Canımın İçi Rene Descartes,
Artık hiç kimse kültür, sanat, bilim vb. sözcükleri birinci anlamlarıyla anlamıyor. İnsanların kültür düzeyleri, sanat anlayışları, bilim kavrayışları arttırılmalı dendiğinde, öğretmenini dinleyen ilkokul öğrencisi konumu alınıp, ‘tehlike’ geçinceye kadar nefesler tutuluyor. Ülkede, 1980’lerde uygulanmaya başlayan liberal politikaların, özellikle varoşlarda yaşayan, eşşekler gibi çalıştığı halde köpekler gibi aç gezinen işçi kesimini getirdiği nokta, işte tam da burası olmalı!… İyi yönetilme yerine, güdülme konumu!

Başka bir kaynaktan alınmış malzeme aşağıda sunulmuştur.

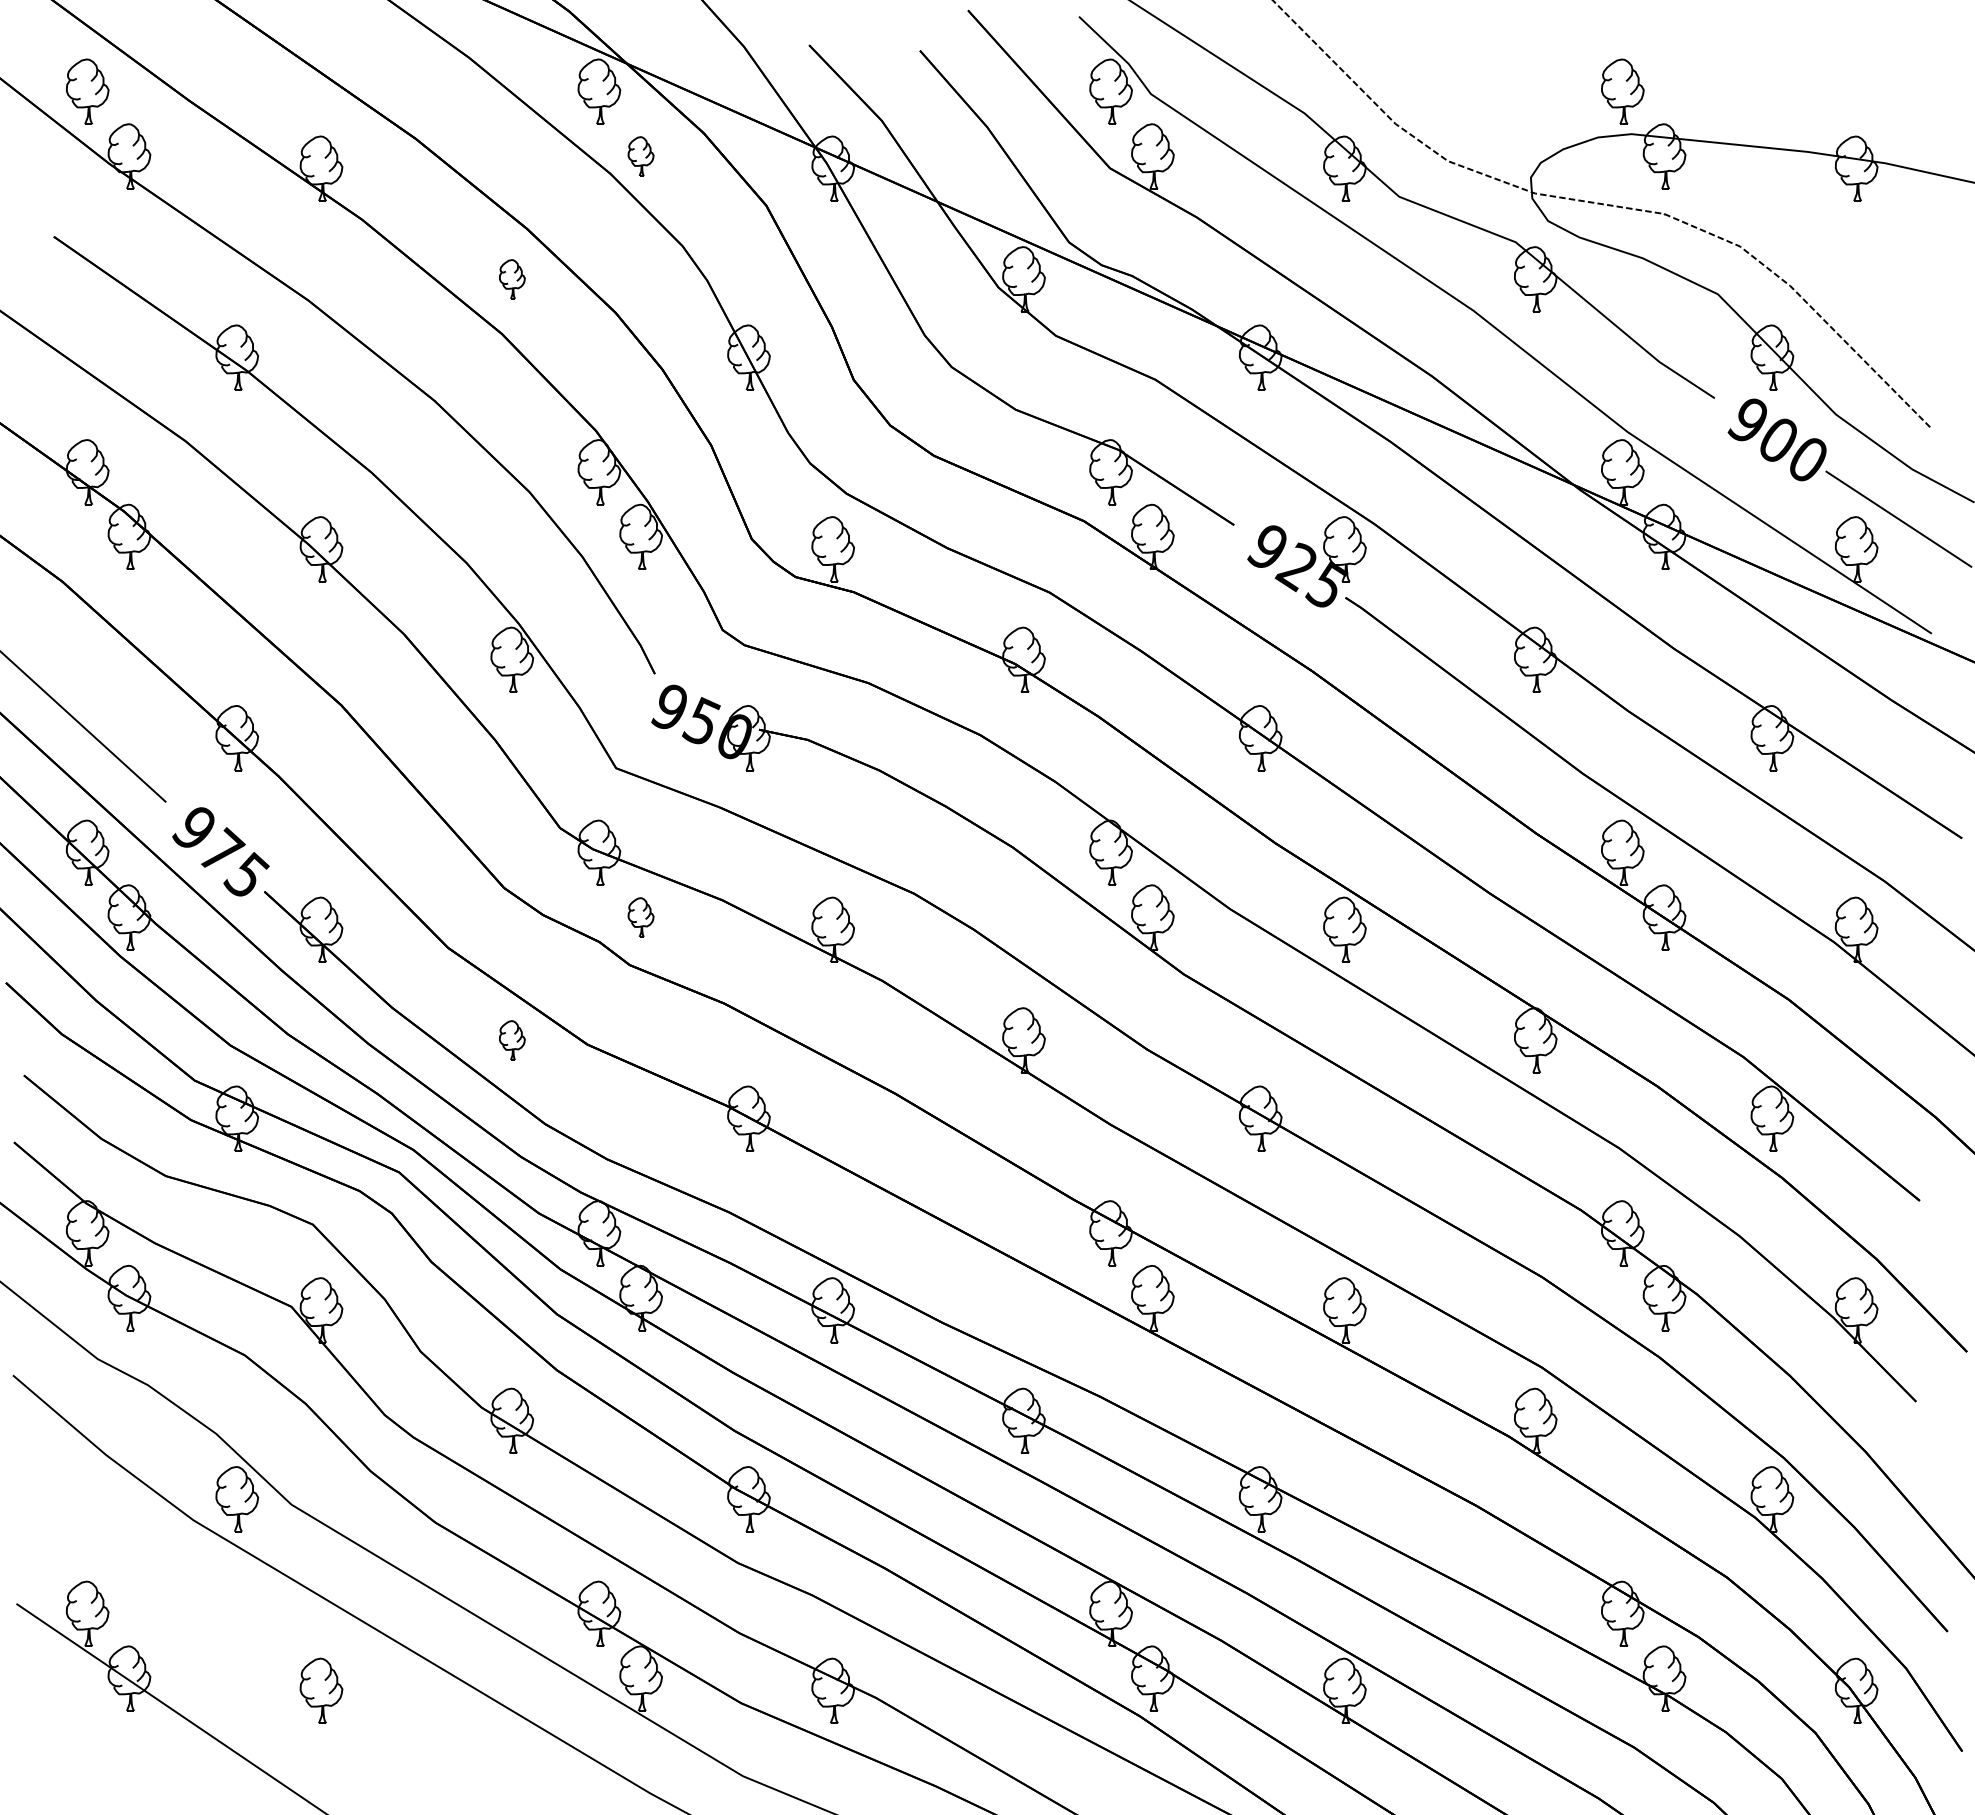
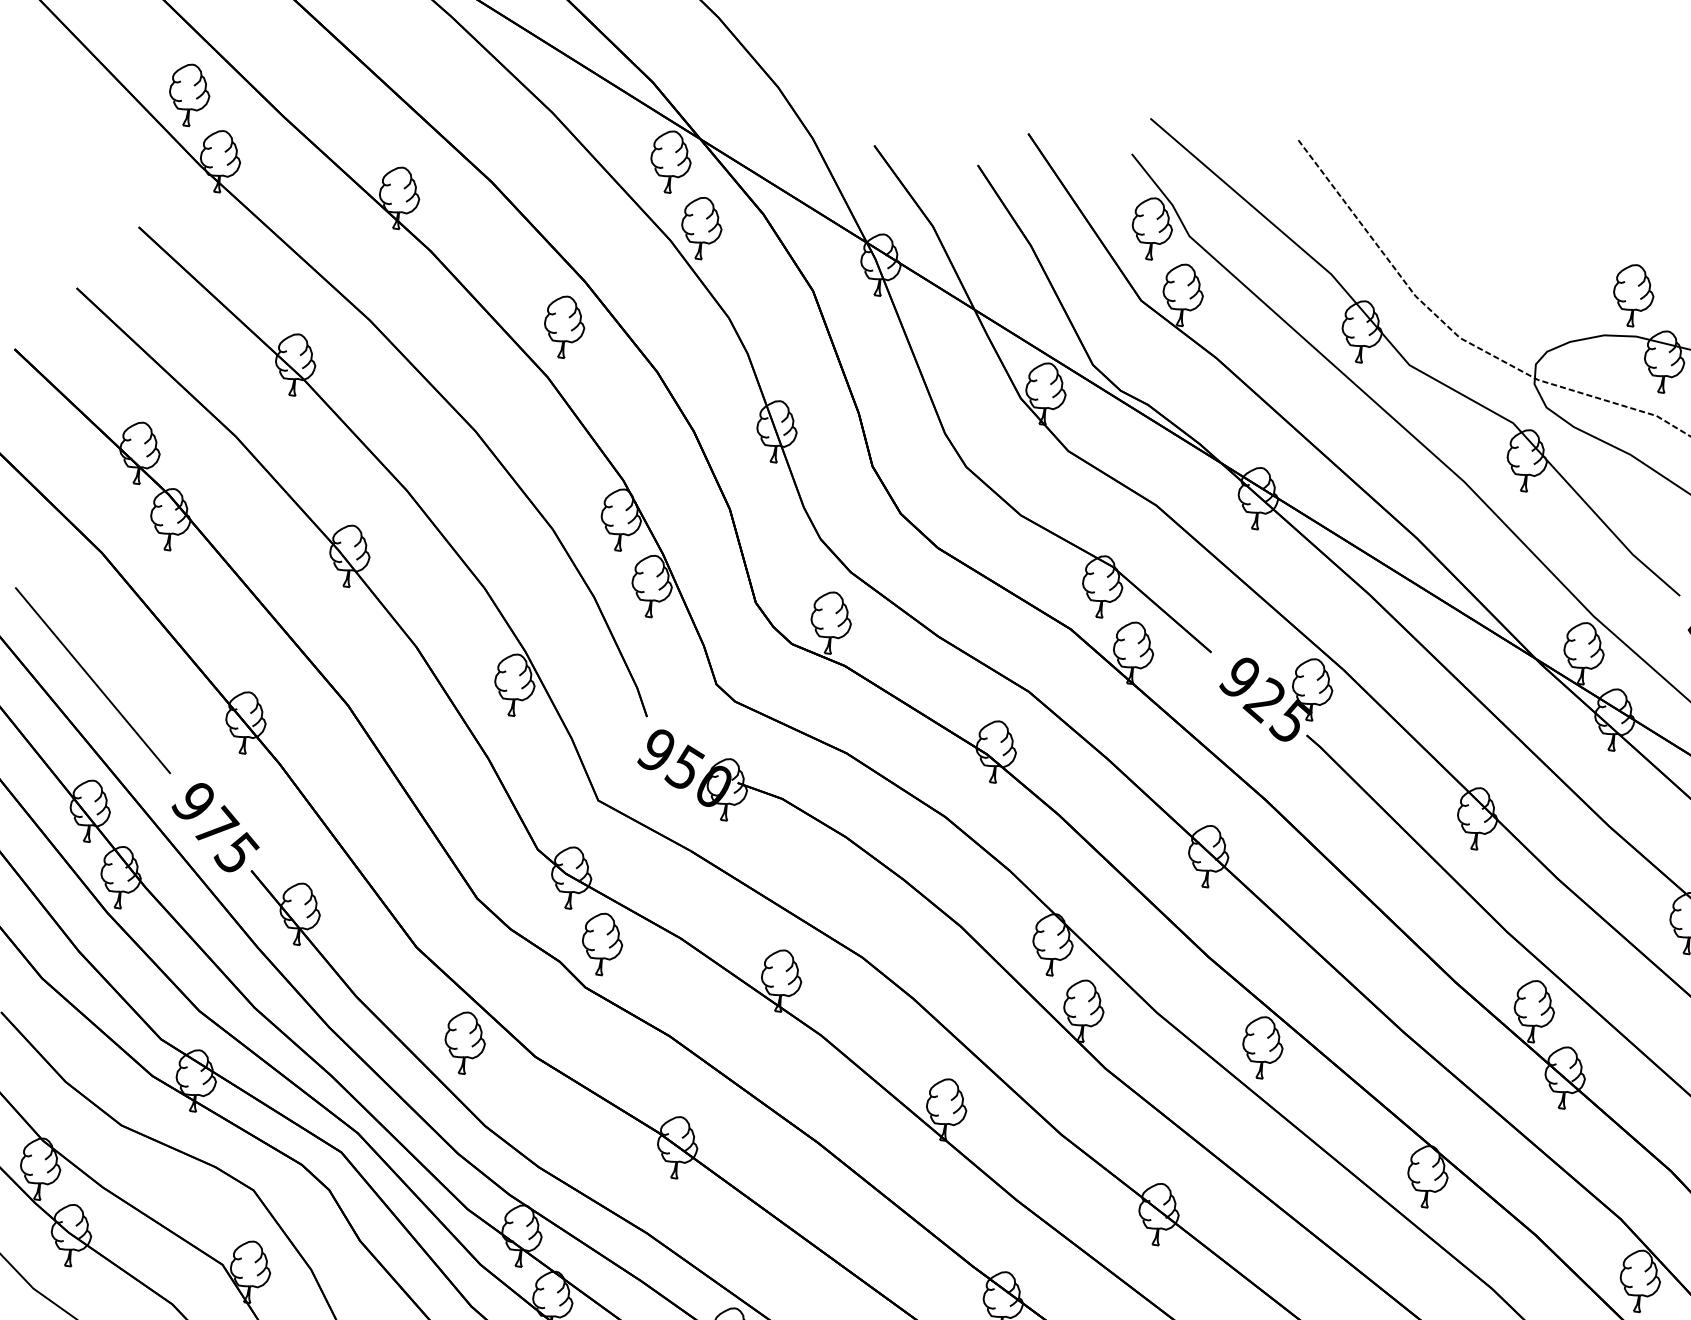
part: (640, 156) -> (701, 228), size x1.67
part: (512, 279) -> (564, 327), size x1.67
part: (640, 917) -> (601, 944), size x1.67
part: (512, 1040) -> (465, 1043), size x1.67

Liberallerin varoşlara bakışı, ıslah çerçevesini aşmadıkça, gerçek özgürlük ortamına düzgün yollardan kavuşulamayacaktır.

Bunları bir daha tartışmak, bugünlerde liberal-sosyal sentezin sözü edilmese benim de aklıma gelmezdi. Seni de işlerinden alıkoyacağımı biliyorum ama konu Türkiye’nin geleceği açısından çok önemli!… Belki sen bir çözüm getirebilirsin. Hem bu da bir iş sayılır!…$$$
Liberallerin toplum aşkı son yıllarda bayağı depreşti nedense!… Kentlerin nezih bölgelerine inen çulsuzların görüntüsü mü, yoksa artan adi olaylar mı, rahatsız etti bilinmez, kapitalizmin yarattığı gelir dağılımı eşitsizliğinin, sistemin iyileştirilebilecek bir yan etkisi olmaktan çok, onun doğası gereği olduğu daha anlaşılamadı. Ülkenin ekonomisi düzelse de, bu kesimlerin durumu düzelmeyecektir; çünkü üreten-ürettiren ilişkisi kapitalizmde ters orantılıdır.
Eğer liberal saflarda konuşlanıp, ona göre politikalar güdülecekse söylenecek fazla bir şey yok! Ama bir sentezden, bu sentezin ilerici, solcu özelliklerinden söz ediliyor. Ülkemizin ‘değerli’, ‘önemli’ entel’leri, politika üreten kurumların başında haftalardır bu tuhaflığı manşetlerden pompalıyor.
‘İlerici’ gazeteler hedef kitlelerini tuzu kurulardan yana çoktan değiştirdi. Ezilen kesimleri dezenformasyon vb. taktiklerle kendi sınıflarına yabancılaştırdı, sınıfsal savaşımdan uzaklaştırdı. İlericilik bu anlayışın neresinde? Bu anlayışın uygarlığın gelişmesine katkısı nerede?! Üretim ilişkileri kavramını belirsizleştirmeye çalışmasında mı? İnsanların çalıştıkça yoksullaştığı bir sistemde, evrensel adalet sağlanmadıkça dezenformasyon vb. taktikler yayı germekten başka bir işe yaramayacaktır.
Liberal-sosyal sentezi benimseyen ‘yeni’ oluşumlar; kültür, sanat ve bilim alanlarında somut hedeflerini ortaya koymalıdırlar; çünkü bu noktada sanatın topluma asıl katkısı ne olmalıdır, sorusu önem kazanmaktadır. Bu soru yanıtlanmalıdır: Ezilen kesimlerin kendi sınıflarını tanımaları: nasıl yoksullaştırıldıklarını, sömürüldüklerini öğrenmeleri gerekmektedir. Bu sentezin uygarlığa katkısı ancak işadamı – ‘entel’ liberallerin çevirdiği dalaverelerin ortaya çıkarılması ve halka anlatılmasıyla olasıdır.
Liberal-sosyal sentez oluşumcuları bilgi çağında; bilgi, enformasyon paylaşımının -her nasılsa- engellenmediği, tam tersine bilgiye-enformasyona ulaşımın ucuzladığı, dolayısıyla tabana yayıldığı bir özgürlük anlayışına varmalıdır. Seçmeden önce bunun nasıl gerçekleştirileceğini bilmek hakkımızdır. Ancak o zaman ezilenler sınıfsal savaşıma tekrar katılabilecek araçları edinebileceklerdir.
Devlet aygıtının başına geçmeye aday olanlar, oy istedikleri kesimlere yukarıdaki hedefleri gerçekleştimeye yönelik somut programlarla giderlerse daha inandırıcı olurlar, ayrıca sözlerini tutarlarsa uygarlık adına ilericiler safında yer alırlar.
Solculuğa gelince… O kişilerin / kurumların durduğu yere göre değişir!
$$$
Şimdi bu olan bitene sen ne dersin, Rene’cim… Senin de hiç sesin soluğun çıkmıyor, bugün! Hayret bir şey doğrusu!